**What to work on**
Your answer should consist only of the lines below from the one with "the utility pole at (x=35, y=47) 2675" through the one with "the village house at (x=62, y=39) 3559", copied exactly.

**Source records**
.....

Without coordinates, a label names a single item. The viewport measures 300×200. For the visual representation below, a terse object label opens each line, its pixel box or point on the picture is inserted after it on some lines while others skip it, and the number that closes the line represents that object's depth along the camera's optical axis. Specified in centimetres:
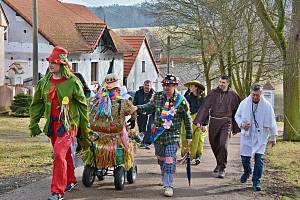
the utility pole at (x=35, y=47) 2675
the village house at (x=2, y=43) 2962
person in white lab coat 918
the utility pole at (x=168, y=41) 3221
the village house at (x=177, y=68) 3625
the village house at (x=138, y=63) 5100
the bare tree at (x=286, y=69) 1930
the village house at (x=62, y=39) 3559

.....

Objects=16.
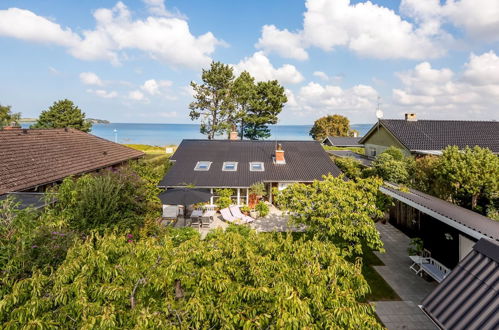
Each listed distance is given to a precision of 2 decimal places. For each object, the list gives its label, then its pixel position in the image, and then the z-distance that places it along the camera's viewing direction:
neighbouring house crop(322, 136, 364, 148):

.....

**Solution to this problem**
the utility pole at (x=35, y=47) 2675
the village house at (x=2, y=43) 2962
person in white lab coat 918
the utility pole at (x=168, y=41) 3221
the village house at (x=177, y=68) 3625
the village house at (x=138, y=63) 5100
the bare tree at (x=286, y=69) 1930
the village house at (x=62, y=39) 3559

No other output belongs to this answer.